If you look closely at the deployment script you notice that uses the context.xml file from a directory named after the target server. In practice you have multiple deployment targets not just one. At the very least you have what we call a staging server. This server is used for testing the deployment and the deployed application before interrupting or corrupting the production system. It can even be used to publish a pre release version for the customer to try. We use a seperate job in our ci server for this. We separate the configurations needed for the different environments in directories named after the target server. What you shouldn’t do is to include all those configurations in your development configurations. You don’t want to corrupt a production application when using the staging one or when your tests run or even when you are developing. So keep configurations needed for the deployment environment separate and separate from each other.

Celebrate

Now you can deploy over and over again with just one click. This is something to celebrate. No more headaches, no more bitten finger nails.

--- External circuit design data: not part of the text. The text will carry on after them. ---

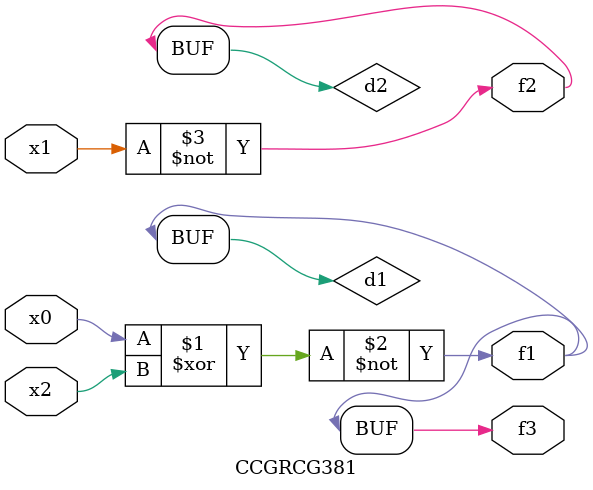
<source format=v>
module CCGRCG381(
	input x0, x1, x2,
	output f1, f2, f3
);

	wire d1, d2, d3;

	xnor (d1, x0, x2);
	nand (d2, x1);
	nor (d3, x1, x2);
	assign f1 = d1;
	assign f2 = d2;
	assign f3 = d1;
endmodule

</source>
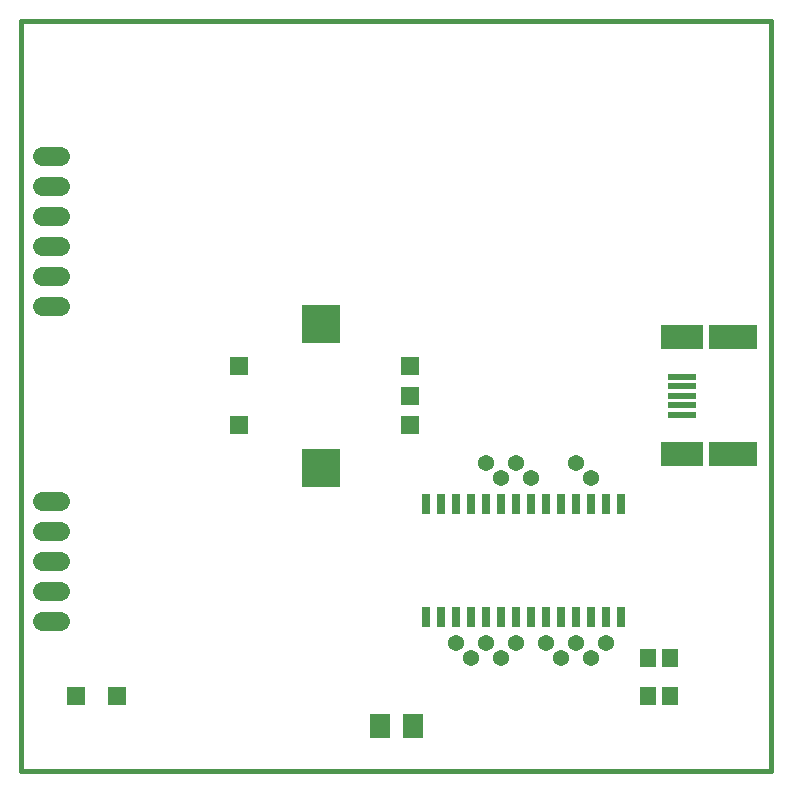
<source format=gts>
G75*
%MOIN*%
%OFA0B0*%
%FSLAX24Y24*%
%IPPOS*%
%LPD*%
%AMOC8*
5,1,8,0,0,1.08239X$1,22.5*
%
%ADD10C,0.0160*%
%ADD11R,0.0631X0.0631*%
%ADD12R,0.0670X0.0827*%
%ADD13R,0.0552X0.0631*%
%ADD14R,0.0296X0.0709*%
%ADD15R,0.0634X0.0634*%
%ADD16R,0.1306X0.1306*%
%ADD17C,0.0540*%
%ADD18R,0.0926X0.0237*%
%ADD19R,0.1615X0.0847*%
%ADD20R,0.1418X0.0847*%
%ADD21C,0.0640*%
D10*
X002050Y000180D02*
X002050Y025180D01*
X027050Y025180D01*
X027050Y000180D01*
X002050Y000180D01*
D11*
X003861Y002680D03*
X005239Y002680D03*
D12*
X013999Y001680D03*
X015101Y001680D03*
D13*
X022926Y002680D03*
X023674Y002680D03*
X023674Y003930D03*
X022926Y003930D03*
D14*
X022050Y005298D03*
X021550Y005298D03*
X021050Y005298D03*
X020550Y005298D03*
X020050Y005298D03*
X019550Y005298D03*
X019050Y005298D03*
X018550Y005298D03*
X018050Y005298D03*
X017550Y005298D03*
X017050Y005298D03*
X016550Y005298D03*
X016050Y005298D03*
X015550Y005298D03*
X015550Y009062D03*
X016050Y009062D03*
X016550Y009062D03*
X017050Y009062D03*
X017550Y009062D03*
X018050Y009062D03*
X018550Y009062D03*
X019050Y009062D03*
X019550Y009062D03*
X020050Y009062D03*
X020550Y009062D03*
X021050Y009062D03*
X021550Y009062D03*
X022050Y009062D03*
D15*
X015003Y011696D03*
X015003Y012680D03*
X015003Y013664D03*
X009294Y013664D03*
X009294Y011696D03*
D16*
X012050Y010278D03*
X012050Y015082D03*
D17*
X017550Y010430D03*
X018050Y009930D03*
X018550Y010430D03*
X019050Y009930D03*
X020550Y010430D03*
X021050Y009930D03*
X020550Y004430D03*
X020050Y003930D03*
X019550Y004430D03*
X018550Y004430D03*
X018050Y003930D03*
X017550Y004430D03*
X017050Y003930D03*
X016550Y004430D03*
X021050Y003930D03*
X021550Y004430D03*
D18*
X024089Y012050D03*
X024089Y012365D03*
X024089Y012680D03*
X024089Y012995D03*
X024089Y013310D03*
D19*
X025763Y014629D03*
X025763Y010731D03*
D20*
X024089Y010731D03*
X024089Y014629D03*
D21*
X003350Y015680D02*
X002750Y015680D01*
X002750Y016680D02*
X003350Y016680D01*
X003350Y017680D02*
X002750Y017680D01*
X002750Y018680D02*
X003350Y018680D01*
X003350Y019680D02*
X002750Y019680D01*
X002750Y020680D02*
X003350Y020680D01*
X003350Y009180D02*
X002750Y009180D01*
X002750Y008180D02*
X003350Y008180D01*
X003350Y007180D02*
X002750Y007180D01*
X002750Y006180D02*
X003350Y006180D01*
X003350Y005180D02*
X002750Y005180D01*
M02*

</source>
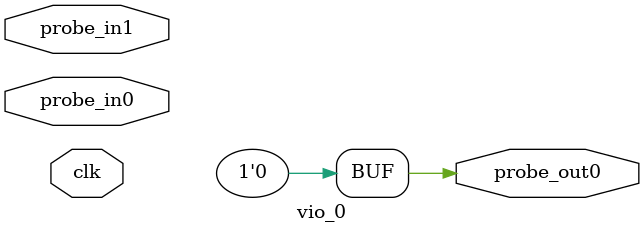
<source format=v>
`timescale 1ns / 1ps
module vio_0 (
clk,
probe_in0,probe_in1,
probe_out0
);

input clk;
input [8 : 0] probe_in0;
input [0 : 0] probe_in1;

output reg [0 : 0] probe_out0 = 'h0 ;


endmodule

</source>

But nevertheless you should take care when you access a production system even it is automatically. Something you didn’t foresee in your process could go wrong or you could make a mistake when you try out the application via the browser. Since we need to be aware of this responsibility everybody who interacts with a production system has to wear our cowboy hats. This is a conscious step to remind oneself to take care and also it reminds everybody else that you shouldn’t disturb someone interacting with a production system. So don’t mess with the cowboy!